Like the rubble left behind by the January earthquake, graffiti is nearly everywhere in this tattered city.

Haitians have tagged the walls of seemingly every building with spray- painted messages complaining about politics, poverty, and corruption. It's a never-ending memo of discontent – until you see a mural signed by Jerry.

Jerry Rosembert uses detailed graffiti murals to tackle current social issues by reflecting the hopes and needs of the Haitian people.

On one corner, Mr. Rosembert reminds people to wash their hands to avoid cholera. Elsewhere, he tries to instill confidence, telling passersby, "Haiti will not perish."

"I think that it has an effect on people, even if it's just in a small way," he says, standing in front of one of his colorful murals on the wall of an art gallery that recently began selling his paintings. "If it's just one person who sees my work and remembers to wash their hands and doesn't get cholera, that's something."

As a child, he loved to doodle – he'd sketch his teachers in class. But it wasn't until he befriended the lead singer of a popular Creole rap group that he decided to use his talent to push for social change.

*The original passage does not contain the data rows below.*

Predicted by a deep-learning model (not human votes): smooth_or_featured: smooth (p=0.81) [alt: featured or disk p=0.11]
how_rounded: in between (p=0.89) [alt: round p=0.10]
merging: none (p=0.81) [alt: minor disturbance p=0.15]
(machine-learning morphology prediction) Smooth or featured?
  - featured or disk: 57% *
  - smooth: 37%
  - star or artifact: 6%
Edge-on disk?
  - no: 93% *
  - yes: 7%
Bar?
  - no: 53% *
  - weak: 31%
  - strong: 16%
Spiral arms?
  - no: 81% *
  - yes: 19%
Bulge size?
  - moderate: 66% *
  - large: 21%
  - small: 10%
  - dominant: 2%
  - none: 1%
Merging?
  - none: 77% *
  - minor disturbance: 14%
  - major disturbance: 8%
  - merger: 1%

The earthquake that killed at least 230,000 people and left more than 1 million homeless reinforced his commitment. "I started painting about two or three hours after the earthquake," Rosembert says.

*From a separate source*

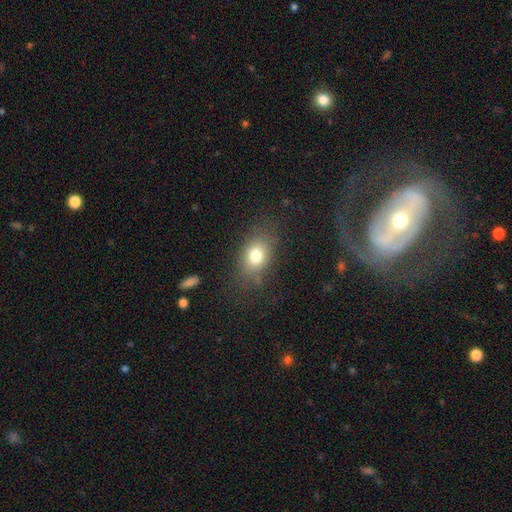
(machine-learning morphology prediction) Smooth or featured? smooth (76%)
How rounded? in between (72%)
Merging? none (76%)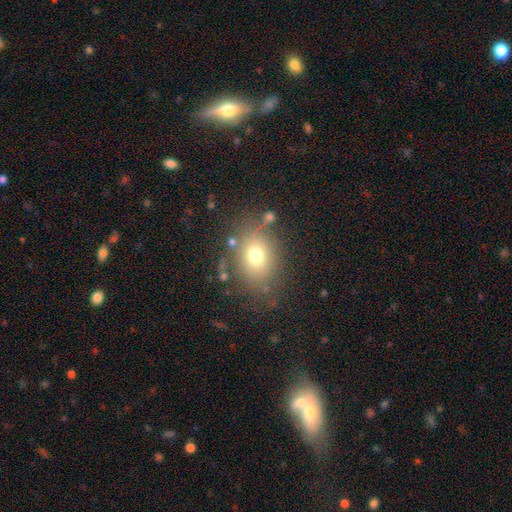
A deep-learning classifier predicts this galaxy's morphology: type=smooth (71%); roundness=in between (55%); merging=none (74%).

His tags made immediately after the earthquake depicted praying hands and a map of Haiti crying, a powerful message that the country was in desperate need of aid.

"Life was not easy in Haiti before, but we never had anything like that," he says. "I lost friends and family. Not just me, but everybody. All of us lost people on Jan. 12."

Rosembert works only at night to avoid raising the ire of Haitian police – even though he's become something of a local celebrity. He paints with both hands simultaneously. And he moves quickly, completing intricate murals in 10 minutes or less without the use of a photo or sketch as a guide.

"I just get a picture in my head, an image of what it should be, and then I go to it," he says.

Rosembert was recently offered six months of formal training at an arts school in France. But he's not going.

"Six months is too long," the artist says. "I need to be here in Port-au-Prince."